## SET PROBLEM
Could you update the entries from the line with "scientific name: Vespa affinis" up to and including the last line, changing "scientific name" to "species" and leaving everything else as it is? Give only those lines, without the pictures.
········
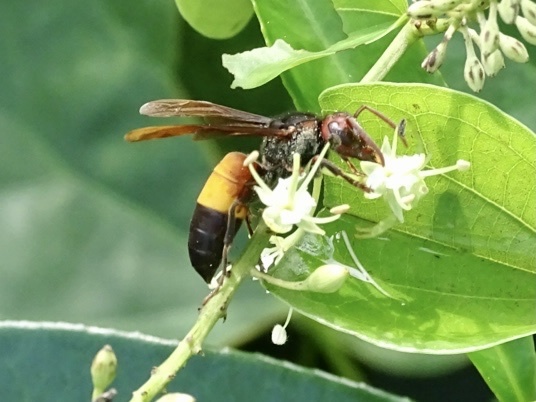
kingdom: Animalia
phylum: Arthropoda
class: Insecta
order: Hymenoptera
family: Vespidae
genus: Vespa
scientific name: Vespa affinis
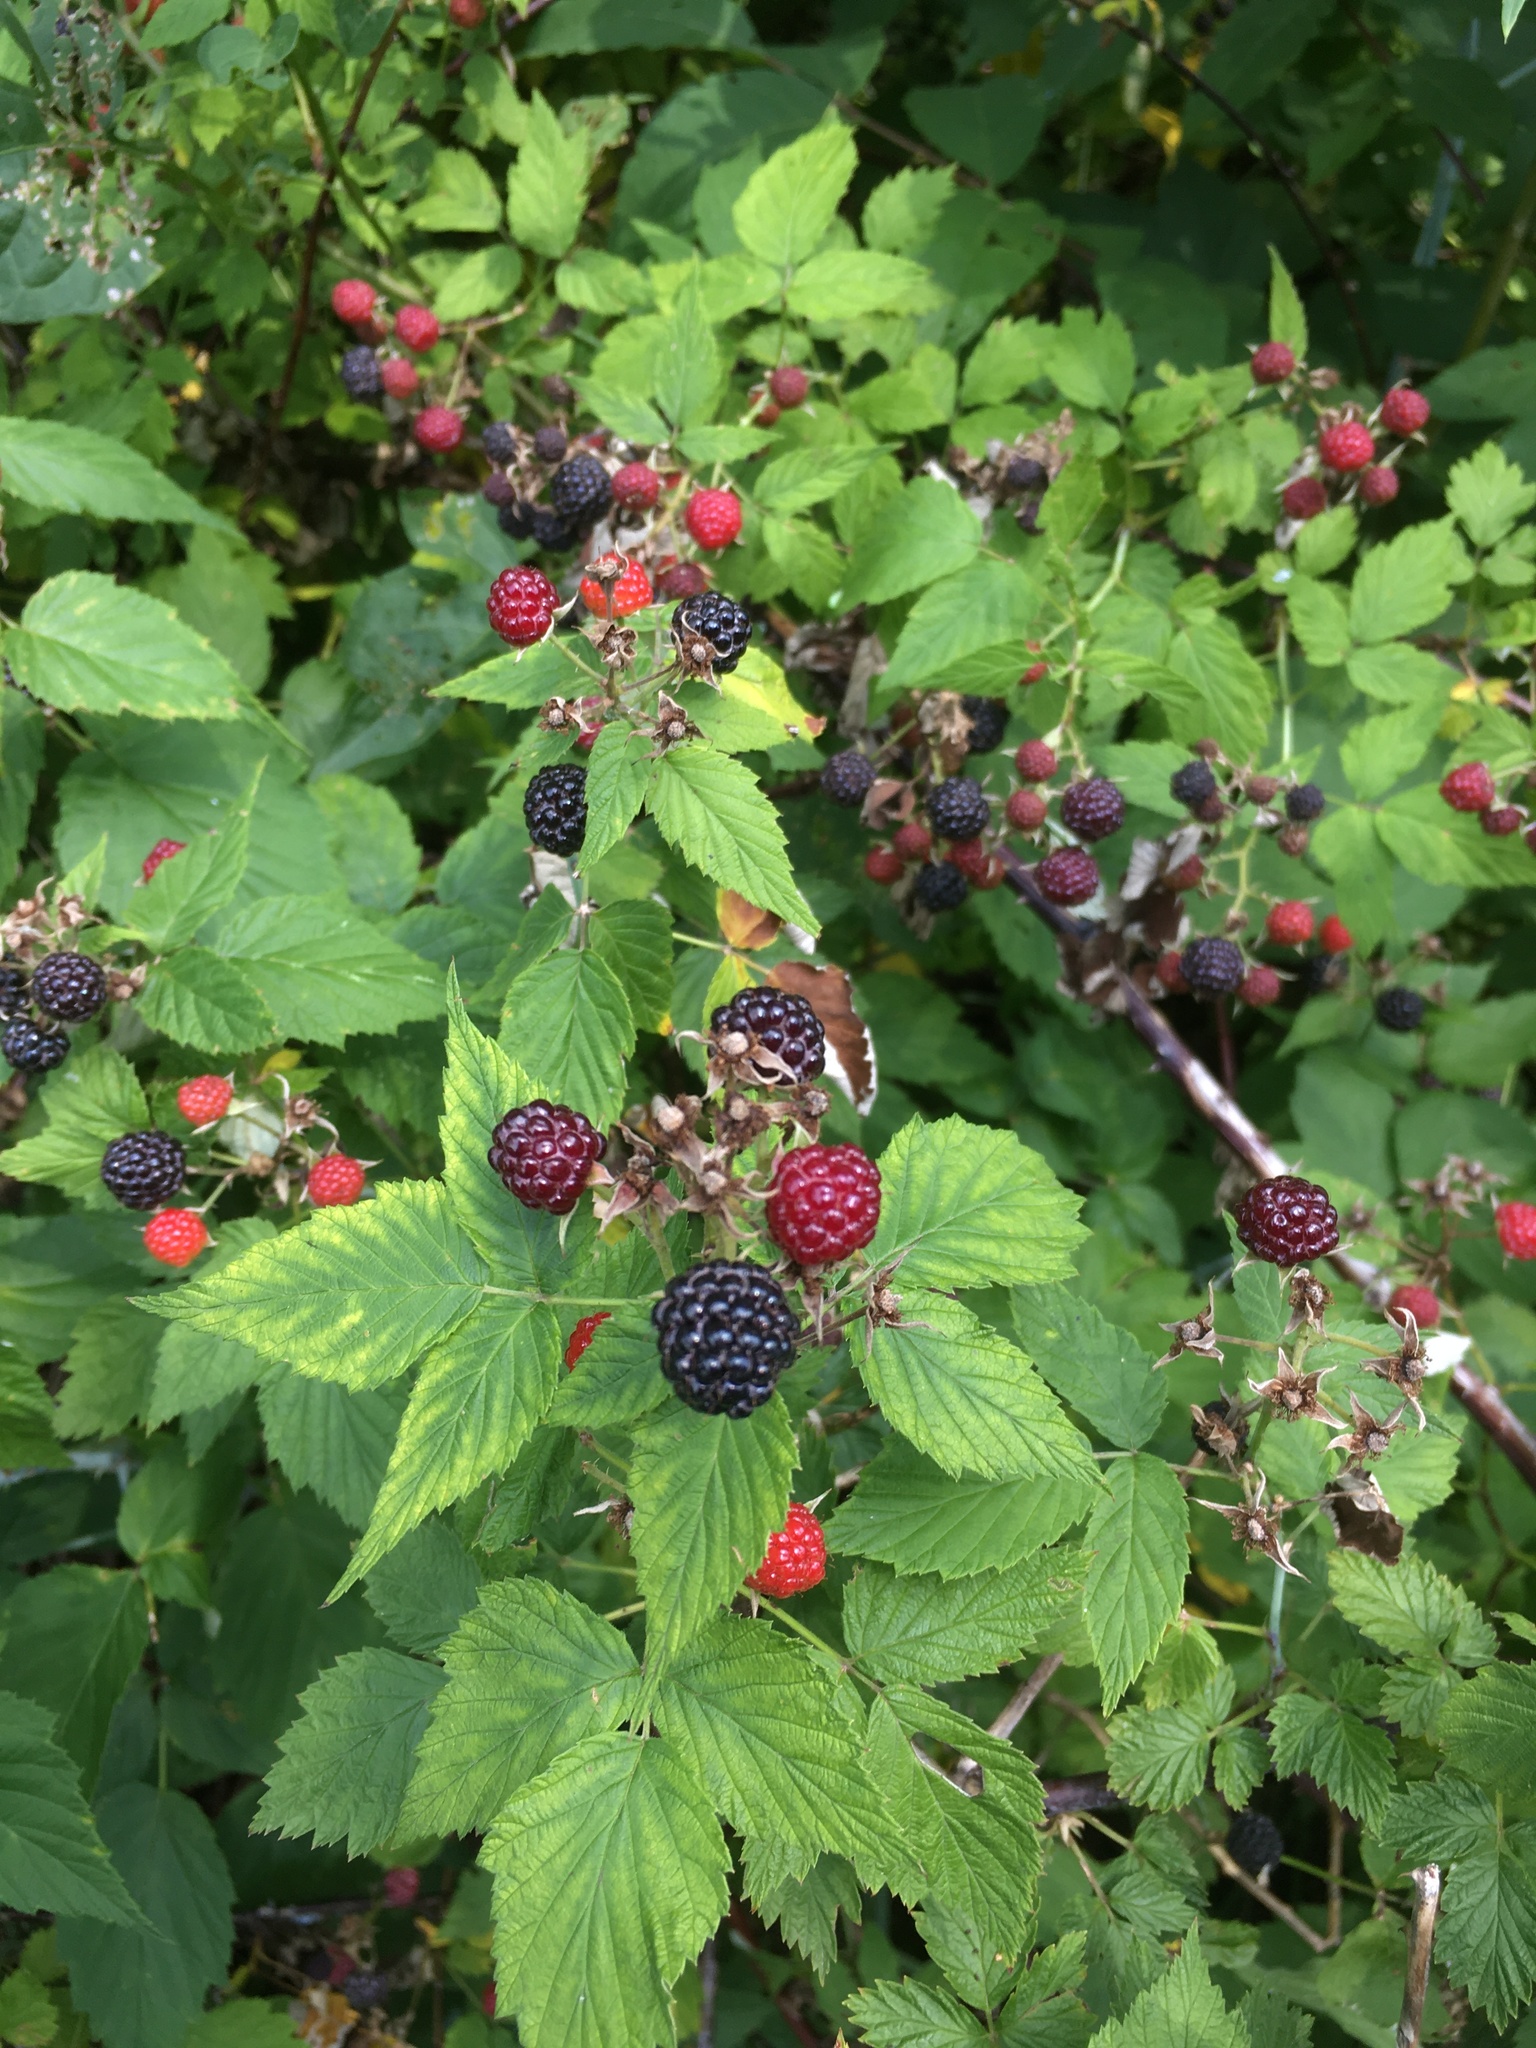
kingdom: Plantae
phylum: Tracheophyta
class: Magnoliopsida
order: Rosales
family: Rosaceae
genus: Rubus
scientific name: Rubus occidentalis
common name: Black raspberry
········
## REPLY
species: Vespa affinis
kingdom: Plantae
phylum: Tracheophyta
class: Magnoliopsida
order: Rosales
family: Rosaceae
genus: Rubus
species: Rubus occidentalis
common name: Black raspberry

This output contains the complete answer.